Transparenz, die das Projekt überlebt
Komplett auf Offenheit zu verzichten, geht natürlich auch nicht. Die Lösung? Eine Offenlegung nach dem Prinzip „so verständlich wie nötig, so aufwändig wie möglich vermeiden“. Am Ende zählt, dass Projekte laufen – und die Tür zur Nachvollziehbarkeit offen bleibt, ohne dass die Organisation im Verwaltungsaufwand erstickt.
Info zu Michael Zikeli und Kontakt
Michael Zikeli ist Gründer von Creative Impact e. V., einem gemeinnützigen Träger, der junge Menschen über Sport, Kunst und Bildung groß denkt. Der Verein realisiert Projekte von Mitmach-Aktionen in Deutschland bis zu Förderinitiativen in internationalen Brennpunkten. Alles weitere, inklusive Kontakt und Projektüberblick: creativeimpact-npo.com
Pressekontakt: Team@creativeimpact-npo.com, Tel. 08543/8673710 | DCF Verlag, Ruben Schäfer: redaktion@dcfverlag.de
Originalquelle: Creative Impact e. V. (news aktuell)
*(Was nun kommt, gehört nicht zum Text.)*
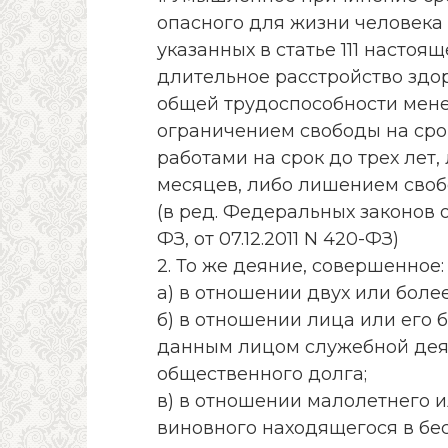
опасного для жизни человека
указанных в статье 111 настоя
длительное расстройство здо
общей трудоспособности менее
ограничением свободы на сро
работами на срок до трех лет,
месяцев, либо лишением свобо
(в ред. Федеральных законов от 
ФЗ, от 07.12.2011 N 420-ФЗ)
2. То же деяние, совершенное:
а) в отношении двух или более
б) в отношении лица или его 
данным лицом служебной дея
общественного долга;
в) в отношении малолетнего и
виновного находящегося в бе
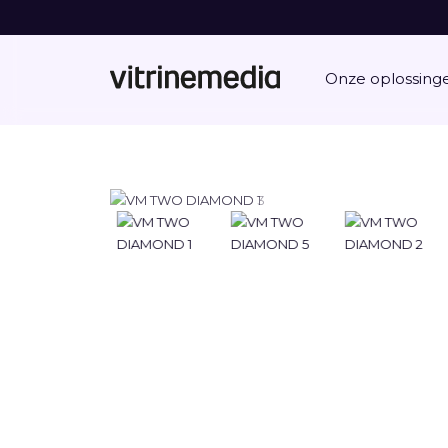
Onze oplossing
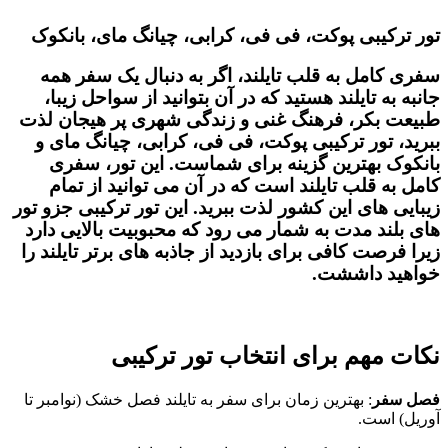
تور ترکیبی پوکت، فی فی، کرابی، چیانگ مای، بانکوک
سفری کامل به قلب تایلند، اگر به دنبال یک سفر همه
جانبه به تایلند هستید که در آن بتوانید از سواحل زیبا،
طبیعت بکر، فرهنگ غنی و زندگی شهری پر هیجان لذت
ببرید، تور ترکیبی پوکت، فی فی، کرابی، چیانگ مای و
بانکوک بهترین گزینه برای شماست. این تور، سفری
کامل به قلب تایلند است که در آن می ‌توانید از تمام
زیبایی ‌های این کشور لذت ببرید. این تور ترکیبی جزو تور
های بلند مدت به شمار می رود که محبوبیت بالایی دارد
زیرا فرصت کافی برای بازدید از جاذبه های برتر تایلند را
خواهید داششت.
نکات مهم برای انتخاب تور ترکیبی
فصل سفر
: بهترین زمان برای سفر به تایلند فصل خشک (نوامبر تا
آوریل) است
.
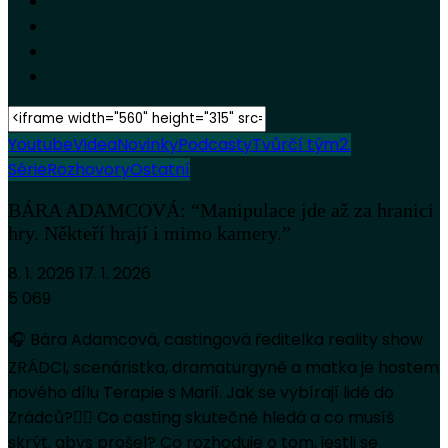
Youtube
Videa
Novinky
Podcasty
Tvůrčí tým
2.
Série
Rozhovory
Ostatní
BÁRA ADAMCOVÁ: “Manipulace jde až za hranici
hry. Někteří hrají i mimo kamery.”
8. 1. 2026
17. 1. 2026
5 069
🎧 Bára Adamcová, castingová ředitelka reality show
ZRÁDCI, scenáristka, dramaturgyně a matka je hostem
nového dílu Terapie s Marií. Jak se vybírají lidé do
Zrádců?🕵️‍♂️ Co casting skutečně hledá a co musíš
skrýt, abys prošel? Co rozhoduje o tom, jestli se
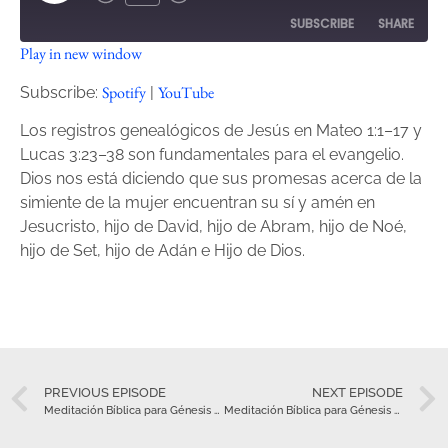
SUBSCRIBE
SHARE
Play in new window
SHARE
Spotify
YouTube
Spotify
YouTube
Subscribe:
|
RSS FEED
LINK
Los registros genealógicos de Jesús en Mateo 1:1–17 y
Lucas 3:23–38 son fundamentales para el evangelio.
EMBED
Dios nos está diciendo que sus promesas acerca de la
simiente de la mujer encuentran su sí y amén en
Jesucristo, hijo de David, hijo de Abram, hijo de Noé,
hijo de Set, hijo de Adán e Hijo de Dios.
PREVIOUS EPISODE
NEXT EPISODE
Meditación Bíblica para Génesis 5 – Enero 5
Meditación Bíblica para Génesis 5 – Enero 5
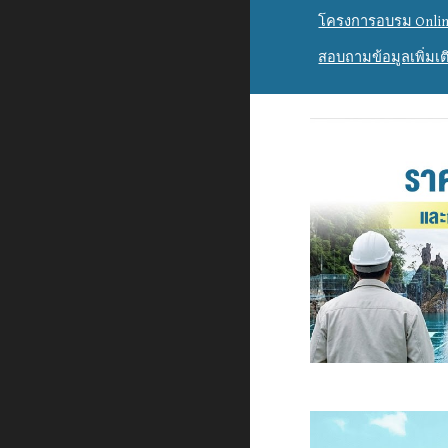
โครงการอบรม Onlin
สอบถามข้อมูลเพิ่มเต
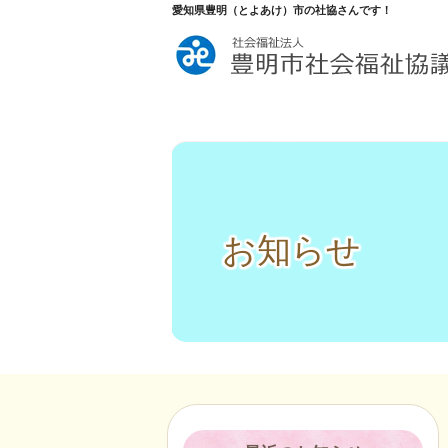
愛知県豊明（とよあけ）市の社協さんです！
お知らせ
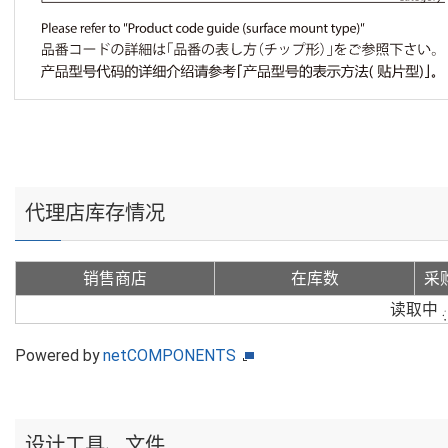
代理店库存情况
销售商店
在库数
采
读取中
Powered by
netCOMPONENTS
设计工具、文件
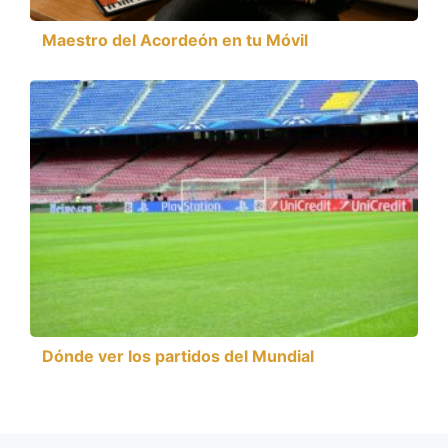
Maestro del Acordeón en tu Móvil
Dónde ver los partidos del Mundial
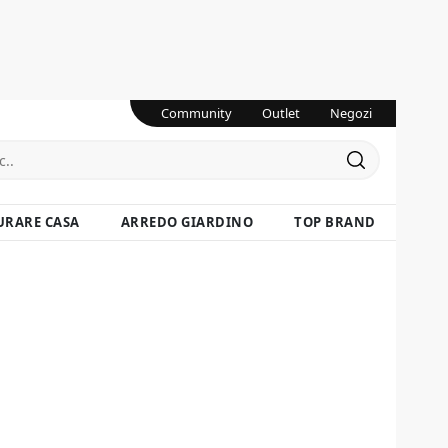
Community
Outlet
Negozi
URARE CASA
ARREDO GIARDINO
TOP BRAND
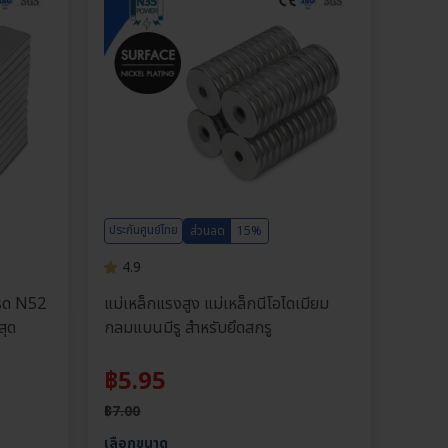
ประกันศูนย์ไทย
ส่วนลด
15%
4.9
กรด N52
แม่เหล็กแรงสูง แม่เหล็กนีโอไดเมียม
สุด
กลมแบนมีรู สำหรับยึดสกรู
฿
5.95
฿
7.00
เลือกขนาด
Der Artikel nimmt die Zwickmühle gemeinnütziger Organisationen unter die Lupe, die einerseits Transparenz bieten sollen, andererseits jedoch Gefahr laufen, in bürokratischem Aufwand zu versinken. Kritisch wird beleuchtet, wie kleine Vereine pragmatische, verständliche Offenheit leben können, um Vertrauen zu erhalten, ohne dabei ihre Ressourcen zu verschwenden. Statt endloser Berichte setzt das Beispiel von Creative Impact e. V. auf anschauliche, direkte Projekt-Updates und Nähe zu Spendern. Aktuell zeigen zahlreiche Berichte, dass das Thema Spendenbereitschaft stark unter dem Einfluss von Skandalen, wie etwa um UNICEF oder andere große Hilfswerke, steht–die Folge: Der Ruf nach Transparenz wird lauter, aber auch komplexer zu beantworten. Laut DW und der taz wächst das Misstrauen, wenn Vereine zu ‚anonym‘ agieren, weshalb gerade authentische Einblicke und schnelle Rückmeldungen heute als Schlüssel zur Bindung der Spender gelten. Nach einer Untersuchung der ZEIT nehmen Organisationen, die eher Geschichten als Zahlen erzählen, eine positivere Entwicklung bei Spendeneinnahmen wahr. Zusätzlich suggerieren neue Guidelines (wie die DZI-Spendensiegel-Standards), dass nicht das Ausmaß, sondern die Verständlichkeit der Offenlegung zählt. Insgesamt wird der Balanceakt zwischen Offenheit und Arbeitsfähigkeit für kleinere NGOs in den letzten Medienberichten als entscheidender Wettbewerbsfaktor angesehen.